An encounter with historical images of women on the Shetland Islands simultaneously walking, knitting and carrying turf, led Sarah Browne to undertake an extensive project exploring this unexpected precedent to contemporary patterns of precarious labour and subsistence economies. During the exhibition Browne presents extracts from this body of work in two stages. Zero Hour Contract (2013), is a modified clock that highlights a work culture of informal and unguaranteed hours and conditions which produces unsettling emotional and physical effects. The Shetland Islands knitting belt, still in common use today, is the tool used that enables a knitter to fix one needle in place, anchored to the body, and free the second hand to partake in other tasks simultaneously. A second stage of this larger body of work is introduced in the latter half of the exhibition. Hand to Mouth (2014) is a series of woven pieces that materially splice together the historical images of women on the Shetland Islands with contemporary stock photographs of women digitally multitasking. One hundred years apart, laptops, mobile phones and children have come to replace knitting needles and turf baskets as attachments to the bodies of the women pictured, revealing similar conflicts between aspirations of autonomy and experiences of vulnerability and strain.

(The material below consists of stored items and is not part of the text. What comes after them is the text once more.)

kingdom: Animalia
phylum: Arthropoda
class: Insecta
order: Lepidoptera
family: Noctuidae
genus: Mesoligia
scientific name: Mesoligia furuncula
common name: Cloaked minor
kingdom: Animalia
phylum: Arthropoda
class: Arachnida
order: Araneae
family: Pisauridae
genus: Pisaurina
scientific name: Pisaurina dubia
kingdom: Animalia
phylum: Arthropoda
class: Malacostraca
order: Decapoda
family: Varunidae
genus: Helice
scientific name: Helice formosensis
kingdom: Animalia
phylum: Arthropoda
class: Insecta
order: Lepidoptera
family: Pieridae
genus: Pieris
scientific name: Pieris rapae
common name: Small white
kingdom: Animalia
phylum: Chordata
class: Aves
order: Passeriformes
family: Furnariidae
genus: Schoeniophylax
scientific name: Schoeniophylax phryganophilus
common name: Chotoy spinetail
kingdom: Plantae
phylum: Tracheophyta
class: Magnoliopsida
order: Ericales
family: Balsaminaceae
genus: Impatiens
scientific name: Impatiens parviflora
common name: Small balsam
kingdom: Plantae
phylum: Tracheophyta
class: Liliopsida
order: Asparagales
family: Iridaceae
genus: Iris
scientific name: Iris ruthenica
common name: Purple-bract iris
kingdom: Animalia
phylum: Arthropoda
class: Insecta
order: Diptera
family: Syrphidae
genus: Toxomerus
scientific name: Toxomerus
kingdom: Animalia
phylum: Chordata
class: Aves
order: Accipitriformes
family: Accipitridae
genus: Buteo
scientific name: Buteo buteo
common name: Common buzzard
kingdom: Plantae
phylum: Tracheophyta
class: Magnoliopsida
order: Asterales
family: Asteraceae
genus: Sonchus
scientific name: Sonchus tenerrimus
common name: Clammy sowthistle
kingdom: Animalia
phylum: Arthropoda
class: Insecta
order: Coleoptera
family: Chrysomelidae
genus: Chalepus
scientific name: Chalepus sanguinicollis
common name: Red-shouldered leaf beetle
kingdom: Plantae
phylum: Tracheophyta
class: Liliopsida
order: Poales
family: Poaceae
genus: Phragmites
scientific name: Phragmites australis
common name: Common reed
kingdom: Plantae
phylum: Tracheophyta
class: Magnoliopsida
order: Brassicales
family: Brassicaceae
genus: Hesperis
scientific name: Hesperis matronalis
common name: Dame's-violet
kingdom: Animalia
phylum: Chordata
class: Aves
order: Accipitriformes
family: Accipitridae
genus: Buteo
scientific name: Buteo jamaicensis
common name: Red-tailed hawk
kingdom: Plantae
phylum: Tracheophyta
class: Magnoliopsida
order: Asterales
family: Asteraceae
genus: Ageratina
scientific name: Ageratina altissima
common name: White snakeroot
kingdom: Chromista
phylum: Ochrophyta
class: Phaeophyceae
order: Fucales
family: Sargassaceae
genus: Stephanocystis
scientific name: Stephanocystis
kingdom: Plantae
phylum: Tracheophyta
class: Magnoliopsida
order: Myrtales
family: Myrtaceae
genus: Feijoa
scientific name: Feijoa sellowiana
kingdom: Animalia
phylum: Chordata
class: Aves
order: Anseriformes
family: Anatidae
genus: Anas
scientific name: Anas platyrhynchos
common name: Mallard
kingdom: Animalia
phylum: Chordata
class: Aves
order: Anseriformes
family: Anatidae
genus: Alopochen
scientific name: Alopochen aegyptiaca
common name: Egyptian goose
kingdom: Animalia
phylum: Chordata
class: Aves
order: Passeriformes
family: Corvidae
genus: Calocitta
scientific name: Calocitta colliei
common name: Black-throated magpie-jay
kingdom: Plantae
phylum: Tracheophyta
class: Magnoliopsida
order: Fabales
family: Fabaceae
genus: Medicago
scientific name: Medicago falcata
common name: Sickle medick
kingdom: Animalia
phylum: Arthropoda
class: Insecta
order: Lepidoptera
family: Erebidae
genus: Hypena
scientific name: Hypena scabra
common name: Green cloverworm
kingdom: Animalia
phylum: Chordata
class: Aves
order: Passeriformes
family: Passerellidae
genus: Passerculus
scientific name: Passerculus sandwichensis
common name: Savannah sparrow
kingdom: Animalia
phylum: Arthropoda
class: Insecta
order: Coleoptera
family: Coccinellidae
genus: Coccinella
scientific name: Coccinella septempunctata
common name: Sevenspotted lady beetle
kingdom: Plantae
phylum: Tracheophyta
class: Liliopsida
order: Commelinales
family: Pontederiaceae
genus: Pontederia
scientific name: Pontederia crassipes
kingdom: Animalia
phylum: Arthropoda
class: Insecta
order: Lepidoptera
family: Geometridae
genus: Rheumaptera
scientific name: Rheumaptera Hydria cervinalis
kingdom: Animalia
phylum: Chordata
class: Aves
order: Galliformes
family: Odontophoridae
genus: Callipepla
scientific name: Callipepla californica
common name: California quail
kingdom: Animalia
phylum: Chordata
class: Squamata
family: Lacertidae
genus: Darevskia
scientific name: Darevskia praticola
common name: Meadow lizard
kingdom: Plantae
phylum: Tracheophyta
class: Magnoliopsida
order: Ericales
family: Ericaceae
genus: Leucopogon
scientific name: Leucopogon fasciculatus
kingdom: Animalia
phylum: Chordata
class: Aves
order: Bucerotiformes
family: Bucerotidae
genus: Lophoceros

Sarah Browne will present a late night screening of Nightcleaners, by Berwick Street Collective (1972-75) in association with LUX. This documentary, made by members of the Berwick Street Collective (Marc Karlin, Mary Kelly, James Scott and Humphry Trevelyan), is about the campaign to unionize the isolated and underpaid women who cleaned London office blocks at night. This will be a moment to open up public conversation with Browne’s research into experiences of time, speed and endurance in relation to labour practices.